The chairman of the committee searching for the University’s new provost and executive vice president for Academic Affairs said the group plans to solicit input from a variety of sources, including students through their Student Association representatives.
The search for the combined position began earlier this month after Executive Vice President for Academic Affairs Donald Lehman announced his retirement this summer, effective December 2010. Lehman will step down from his position in June of 2010, but will continue to serve as an adviser to University President Steven Knapp until December.
Committee chairman Forrest Maltzman, a political science professor, said student leaders will meet candidates who will vie for the position of second-in-command after Knapp.
“The committee’s plan is to get as much input from the university community (including students) as possible,” Maltzman said in an e-mail. “Typically in a search such as this, we include as part of the candidate visits to campus a meeting with students. Those who attend the campus meetings will be asked to fill out formal evaluation sheets.

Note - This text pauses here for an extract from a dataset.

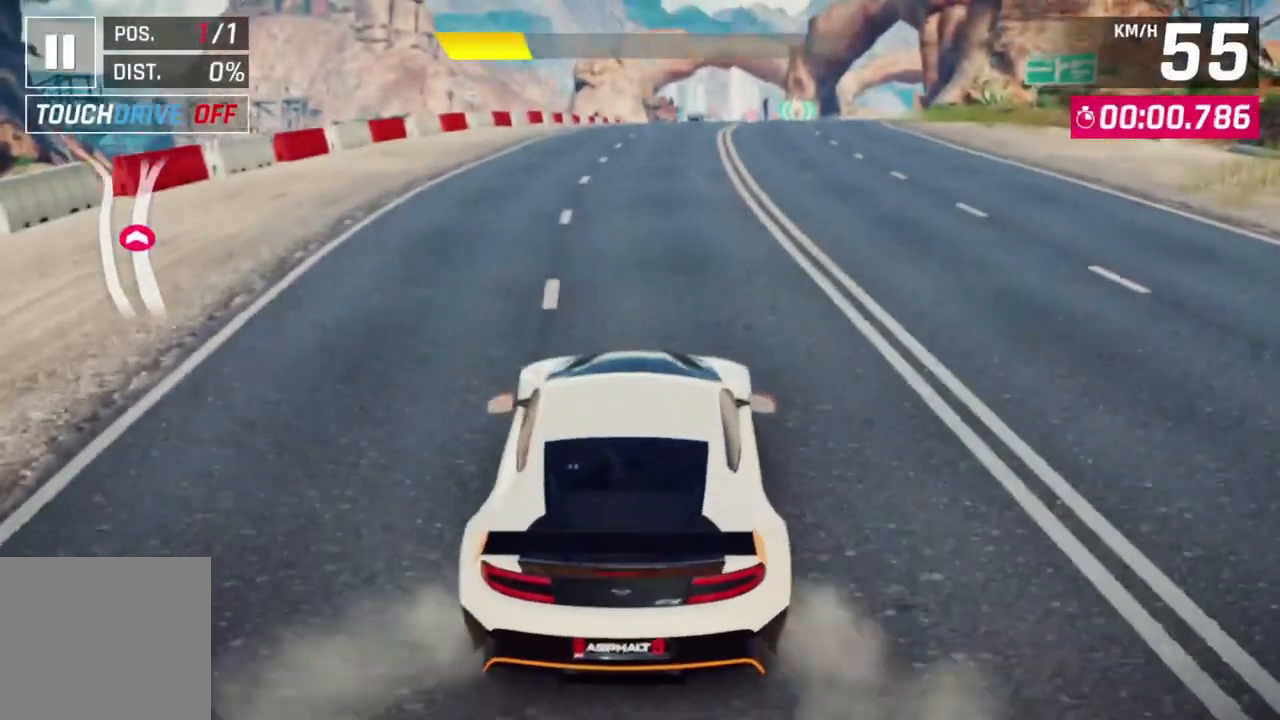
{"buttons": [], "left_stick": "center", "events": [[200, "left_stick", "up-right"], [333, "left_stick", "center"]]}
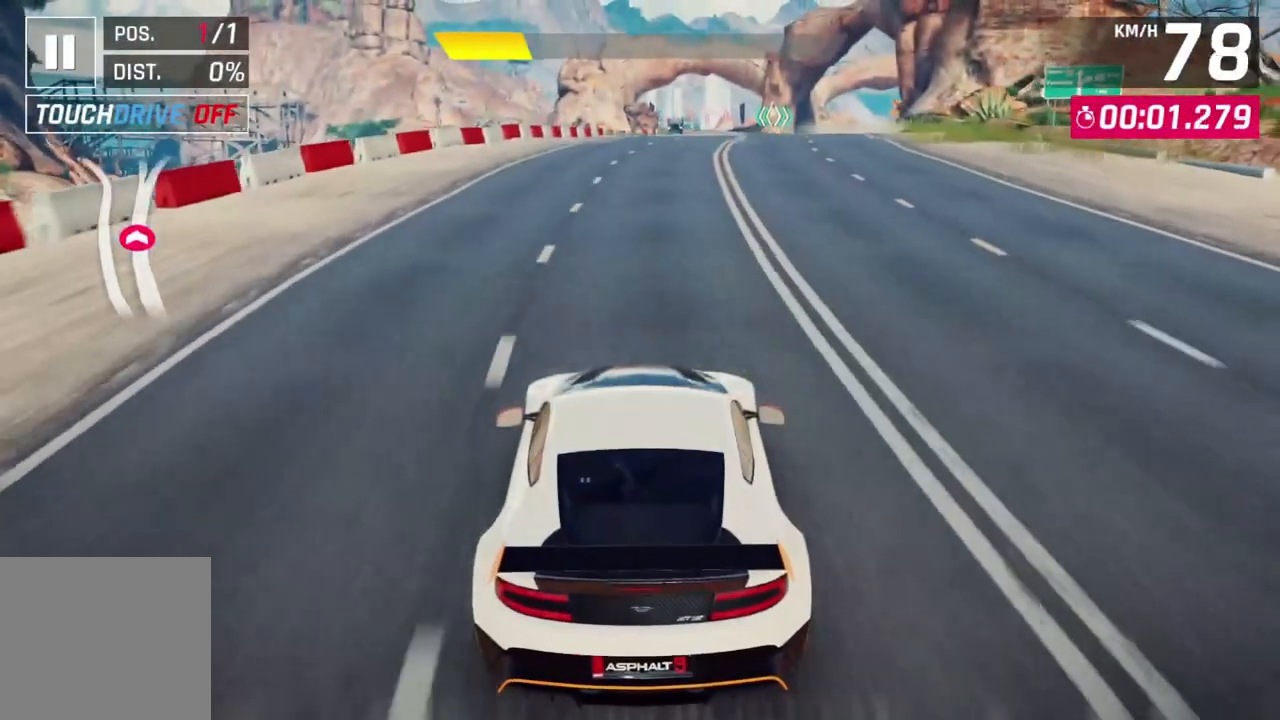
{"buttons": [], "left_stick": "center", "events": []}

Although the details will not [be] figured out until closer to the visits (February or March), my intention is to have the student government play the leading role in organizing these meetings.”
Maltzman said the search committee will also ask students in the Academic Affairs Committee of the SA to weigh in during the search process.
The search committee will be comprised of three representatives from the Columbian College of Arts and Sciences, two each from the Elliott School of International Affairs and the School of Engineering and Applied Science, and one representative each from the University’s administration, the Faculty Senate, Board of Trustees, Gelman Library, School of Public Health and Health Sciences, School of Medicine and Health Sciences, College of Professional Studies, GW Law School, School of Business, and the Graduate School Education and Human Development, Maltzman said.